Job: The reply should be an exact transcription of every record.

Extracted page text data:
┄┄┄┄┄┄┄┄┄┄┄┄┄┄┄┄┄┄┄┄

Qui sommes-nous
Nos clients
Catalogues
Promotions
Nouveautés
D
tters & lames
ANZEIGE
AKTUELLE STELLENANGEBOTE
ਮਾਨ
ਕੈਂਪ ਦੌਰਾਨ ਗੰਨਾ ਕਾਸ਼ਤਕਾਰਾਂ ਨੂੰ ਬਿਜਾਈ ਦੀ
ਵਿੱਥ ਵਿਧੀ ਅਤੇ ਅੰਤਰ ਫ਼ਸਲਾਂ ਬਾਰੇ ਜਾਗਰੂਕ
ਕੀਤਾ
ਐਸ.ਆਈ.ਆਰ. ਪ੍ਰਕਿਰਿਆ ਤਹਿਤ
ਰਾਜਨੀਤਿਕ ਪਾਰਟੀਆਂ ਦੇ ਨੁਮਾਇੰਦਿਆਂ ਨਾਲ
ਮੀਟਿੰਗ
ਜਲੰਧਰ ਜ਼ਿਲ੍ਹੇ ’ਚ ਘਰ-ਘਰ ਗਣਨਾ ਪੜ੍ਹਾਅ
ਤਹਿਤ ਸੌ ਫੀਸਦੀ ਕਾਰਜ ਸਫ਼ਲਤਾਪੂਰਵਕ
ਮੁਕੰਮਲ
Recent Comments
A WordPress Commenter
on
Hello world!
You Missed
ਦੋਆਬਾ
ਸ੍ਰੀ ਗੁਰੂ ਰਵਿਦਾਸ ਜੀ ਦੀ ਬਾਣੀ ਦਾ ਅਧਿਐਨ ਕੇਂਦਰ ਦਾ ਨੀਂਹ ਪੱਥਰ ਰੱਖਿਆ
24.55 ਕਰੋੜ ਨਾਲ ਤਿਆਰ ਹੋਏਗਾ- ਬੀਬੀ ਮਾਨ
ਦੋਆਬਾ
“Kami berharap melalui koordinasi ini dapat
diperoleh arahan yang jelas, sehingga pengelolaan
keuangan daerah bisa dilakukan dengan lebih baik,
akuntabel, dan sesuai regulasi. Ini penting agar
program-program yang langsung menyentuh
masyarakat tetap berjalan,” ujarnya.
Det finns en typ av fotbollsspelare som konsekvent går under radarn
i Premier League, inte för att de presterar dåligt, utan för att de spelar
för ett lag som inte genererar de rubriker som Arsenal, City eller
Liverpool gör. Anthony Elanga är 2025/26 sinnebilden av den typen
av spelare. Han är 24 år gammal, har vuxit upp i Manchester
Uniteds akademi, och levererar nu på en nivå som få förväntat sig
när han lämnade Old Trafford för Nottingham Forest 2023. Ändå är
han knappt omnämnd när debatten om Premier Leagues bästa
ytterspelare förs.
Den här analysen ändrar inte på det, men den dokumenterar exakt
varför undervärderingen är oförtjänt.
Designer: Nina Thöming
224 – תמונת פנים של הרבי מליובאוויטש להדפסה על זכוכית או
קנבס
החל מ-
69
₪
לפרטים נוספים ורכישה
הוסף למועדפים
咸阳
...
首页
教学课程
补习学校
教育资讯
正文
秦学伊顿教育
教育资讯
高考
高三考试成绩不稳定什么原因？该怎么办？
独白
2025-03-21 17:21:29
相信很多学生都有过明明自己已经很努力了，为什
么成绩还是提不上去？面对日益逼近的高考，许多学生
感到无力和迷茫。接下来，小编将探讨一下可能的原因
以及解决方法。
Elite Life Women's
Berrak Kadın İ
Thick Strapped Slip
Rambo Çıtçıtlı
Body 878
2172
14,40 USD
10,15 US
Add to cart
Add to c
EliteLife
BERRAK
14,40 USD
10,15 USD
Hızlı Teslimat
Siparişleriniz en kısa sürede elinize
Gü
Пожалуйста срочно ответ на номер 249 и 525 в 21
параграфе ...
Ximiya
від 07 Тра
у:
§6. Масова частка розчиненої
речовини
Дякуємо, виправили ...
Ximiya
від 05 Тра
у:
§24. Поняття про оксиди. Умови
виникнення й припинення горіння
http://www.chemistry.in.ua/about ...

┄┄┄┄┄┄┄┄┄┄┄┄┄┄┄┄┄┄┄┄

Exercise solution:
Qui sommes-nous
Nos clients
Catalogues
Promotions
Nouveautés
D
tters & lames
ANZEIGE
AKTUELLE STELLENANGEBOTE
ਮਾਨ
ਕੈਂਪ ਦੌਰਾਨ ਗੰਨਾ ਕਾਸ਼ਤਕਾਰਾਂ ਨੂੰ ਬਿਜਾਈ ਦੀ
ਵਿੱਥ ਵਿਧੀ ਅਤੇ ਅੰਤਰ ਫ਼ਸਲਾਂ ਬਾਰੇ ਜਾਗਰੂਕ
ਕੀਤਾ
ਐਸ.ਆਈ.ਆਰ. ਪ੍ਰਕਿਰਿਆ ਤਹਿਤ
ਰਾਜਨੀਤਿਕ ਪਾਰਟੀਆਂ ਦੇ ਨੁਮਾਇੰਦਿਆਂ ਨਾਲ
ਮੀਟਿੰਗ
ਜਲੰਧਰ ਜ਼ਿਲ੍ਹੇ ’ਚ ਘਰ-ਘਰ ਗਣਨਾ ਪੜ੍ਹਾਅ
ਤਹਿਤ ਸੌ ਫੀਸਦੀ ਕਾਰਜ ਸਫ਼ਲਤਾਪੂਰਵਕ
ਮੁਕੰਮਲ
Recent Comments
A WordPress Commenter
on
Hello world!
You Missed
ਦੋਆਬਾ
ਸ੍ਰੀ ਗੁਰੂ ਰਵਿਦਾਸ ਜੀ ਦੀ ਬਾਣੀ ਦਾ ਅਧਿਐਨ ਕੇਂਦਰ ਦਾ ਨੀਂਹ ਪੱਥਰ ਰੱਖਿਆ
24.55 ਕਰੋੜ ਨਾਲ ਤਿਆਰ ਹੋਏਗਾ- ਬੀਬੀ ਮਾਨ
ਦੋਆਬਾ
“Kami berharap melalui koordinasi ini dapat
diperoleh arahan yang jelas, sehingga pengelolaan
keuangan daerah bisa dilakukan dengan lebih baik,
akuntabel, dan sesuai regulasi. Ini penting agar
program-program yang langsung menyentuh
masyarakat tetap berjalan,” ujarnya.
Det finns en typ av fotbollsspelare som konsekvent går under radarn
i Premier League, inte för att de presterar dåligt, utan för att de spelar
för ett lag som inte genererar de rubriker som Arsenal, City eller
Liverpool gör. Anthony Elanga är 2025/26 sinnebilden av den typen
av spelare. Han är 24 år gammal, har vuxit upp i Manchester
Uniteds akademi, och levererar nu på en nivå som få förväntat sig
när han lämnade Old Trafford för Nottingham Forest 2023. Ändå är
han knappt omnämnd när debatten om Premier Leagues bästa
ytterspelare förs.
Den här analysen ändrar inte på det, men den dokumenterar exakt
varför undervärderingen är oförtjänt.
Designer: Nina Thöming
224 – תמונת פנים של הרבי מליובאוויטש להדפסה על זכוכית או
קנבס
החל מ-
69
₪
לפרטים נוספים ורכישה
הוסף למועדפים
咸阳
...
首页
教学课程
补习学校
教育资讯
正文
秦学伊顿教育
教育资讯
高考
高三考试成绩不稳定什么原因？该怎么办？
独白
2025-03-21 17:21:29
相信很多学生都有过明明自己已经很努力了，为什
么成绩还是提不上去？面对日益逼近的高考，许多学生
感到无力和迷茫。接下来，小编将探讨一下可能的原因
以及解决方法。
Elite Life Women's
Berrak Kadın İ
Thick Strapped Slip
Rambo Çıtçıtlı
Body 878
2172
14,40 USD
10,15 US
Add to cart
Add to c
EliteLife
BERRAK
14,40 USD
10,15 USD
Hızlı Teslimat
Siparişleriniz en kısa sürede elinize
Gü
Пожалуйста срочно ответ на номер 249 и 525 в 21
параграфе ...
Ximiya
від 07 Тра
у:
§6. Масова частка розчиненої
речовини
Дякуємо, виправили ...
Ximiya
від 05 Тра
у:
§24. Поняття про оксиди. Умови
виникнення й припинення горіння
http://www.chemistry.in.ua/about ...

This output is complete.